Dataset entries:

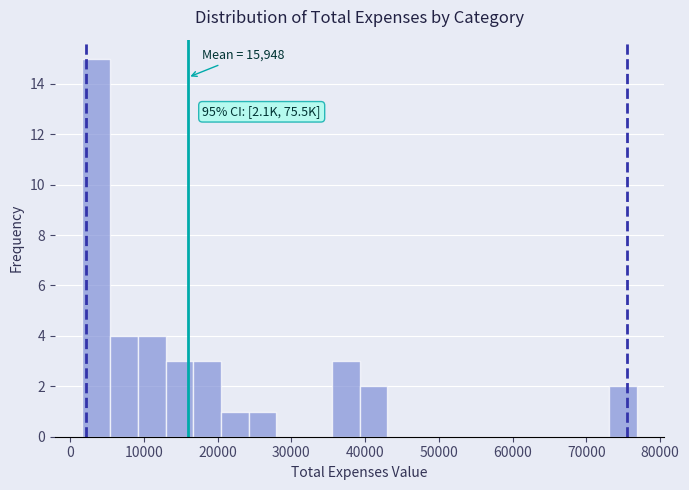

Around what value on the x-axis is the tallest bar? Give the approximate position of its centre, as read against the axis.

4000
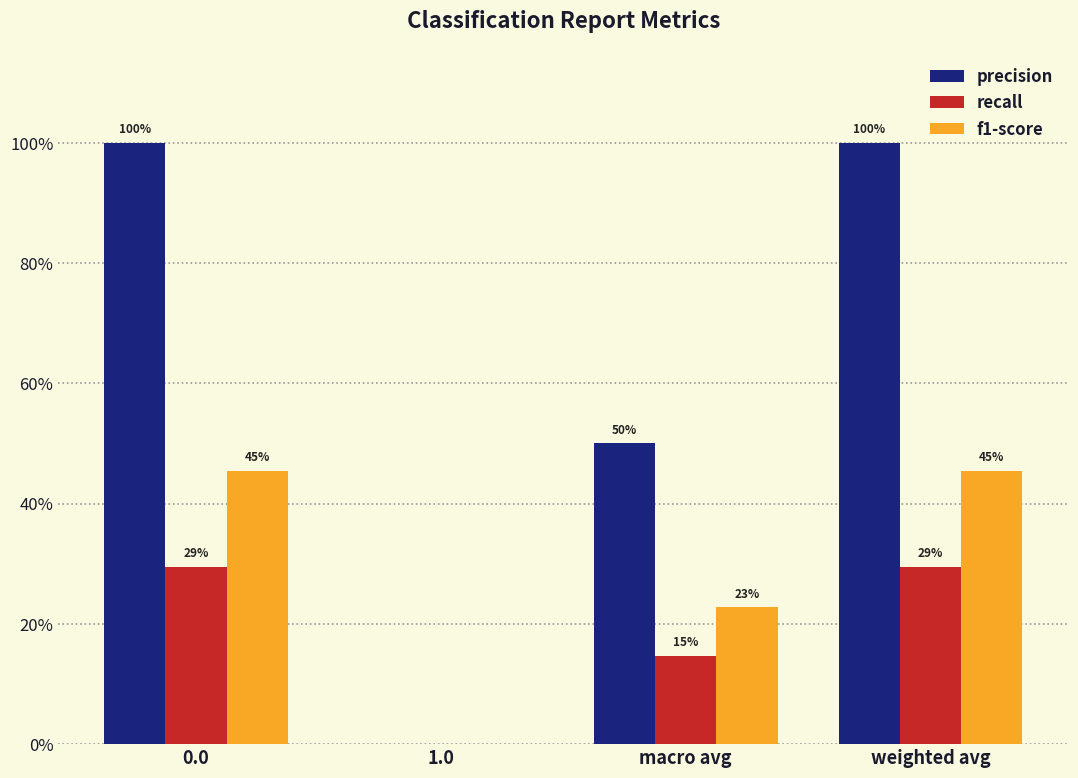

Which series has the largest range (max minus min)?

precision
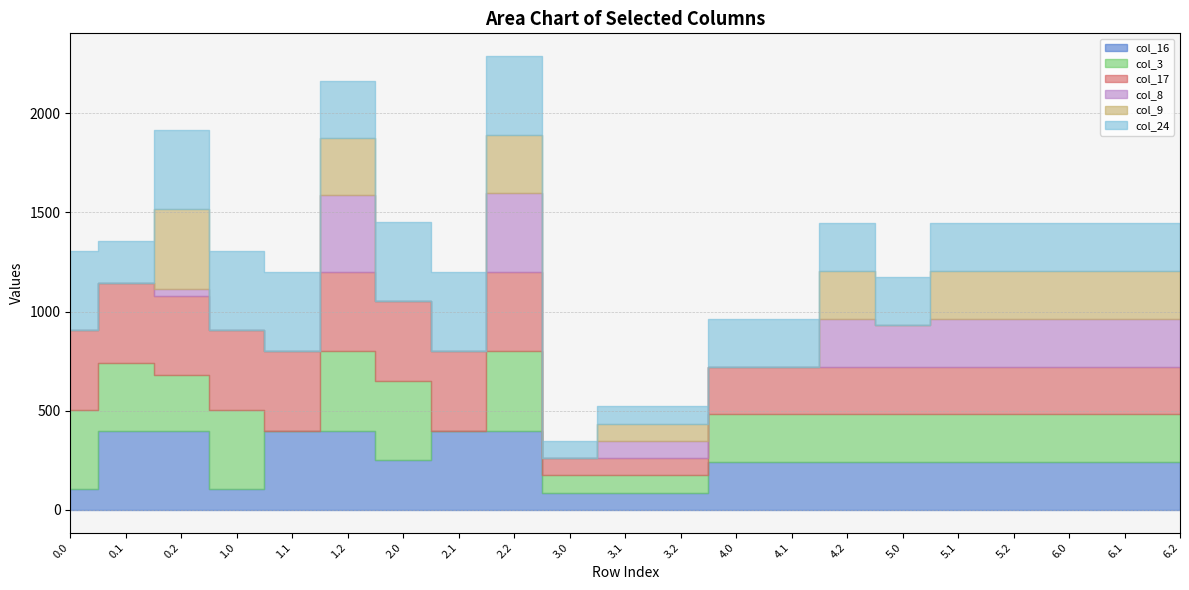

True or false: col_17 and col_9 intersect in this chart.

False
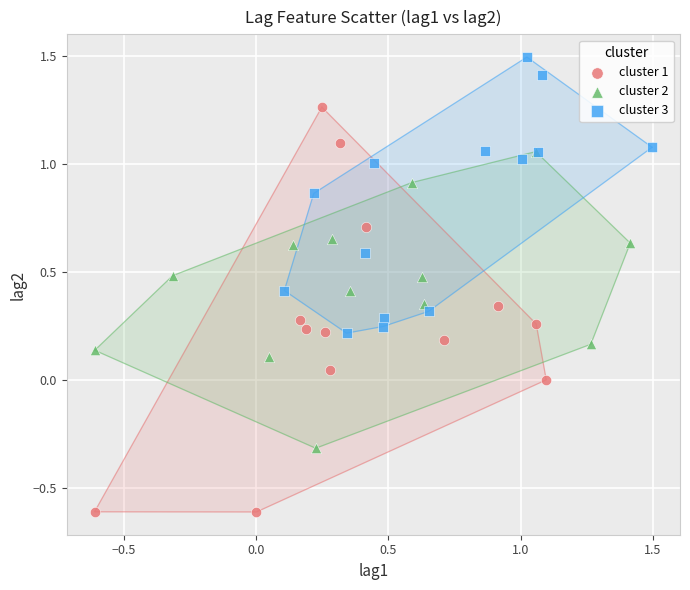

Which series contains the lowest Y value?

cluster 1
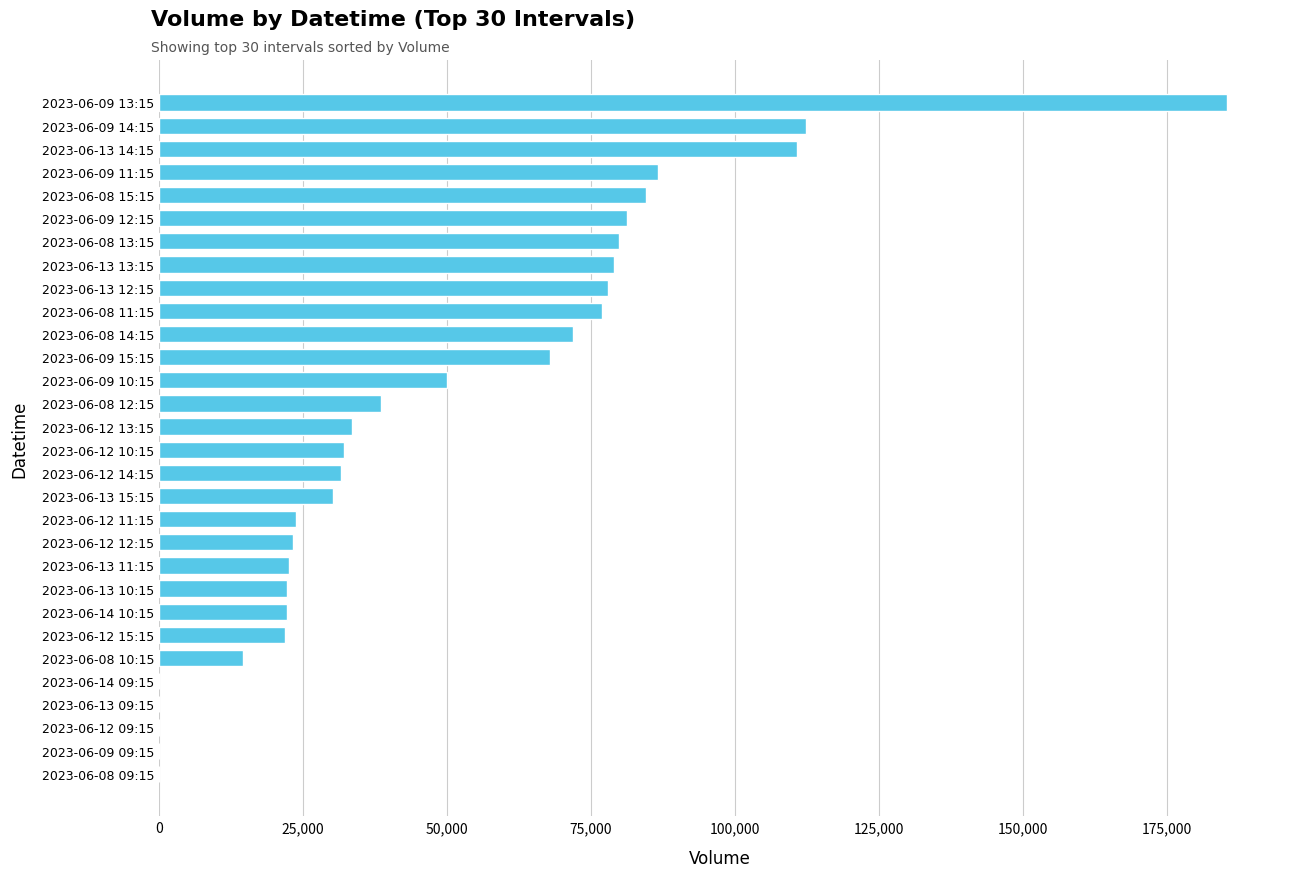

What is the change in value from 2023-06-08 09:15 to 2023-06-12 11:15?

+23794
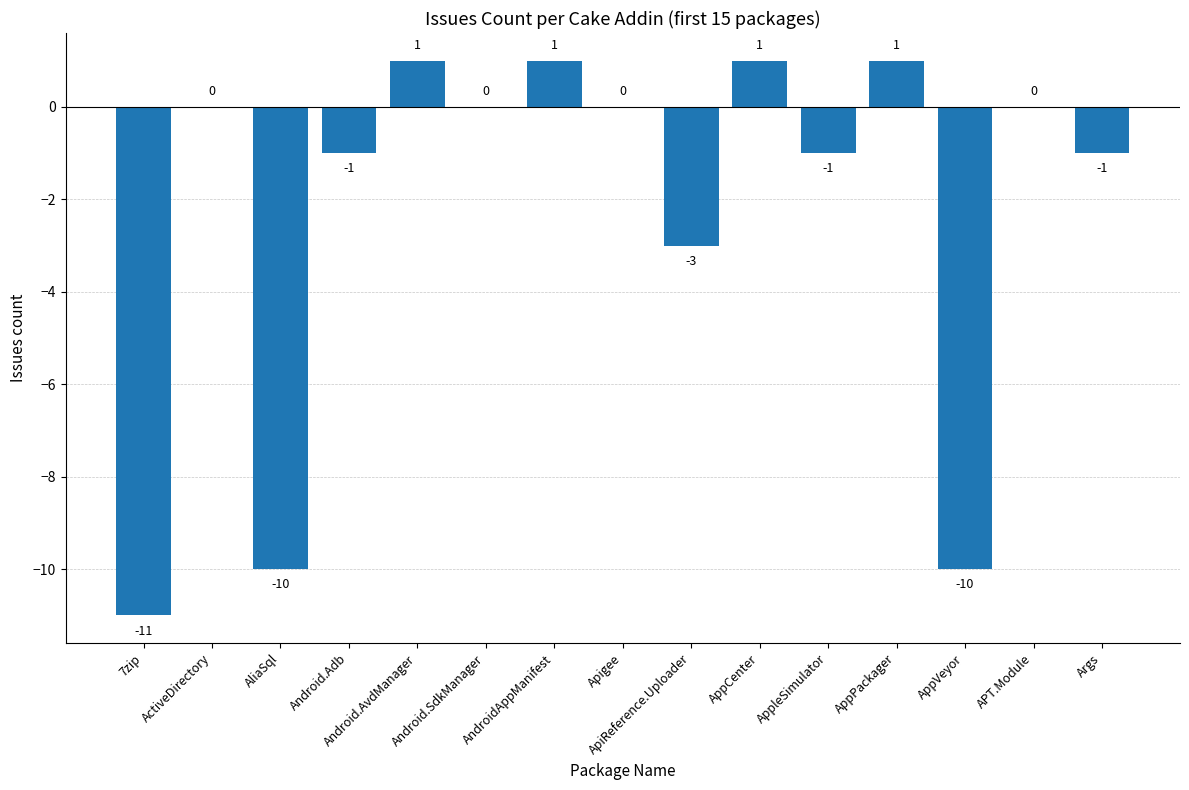

What is the sum of all values?

-33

Problem –
Show each line of the data above that contains the string "Which". The match is case-sensitive.

Response below –
Which series has the largest range (max minus min)?
Which series contains the lowest Y value?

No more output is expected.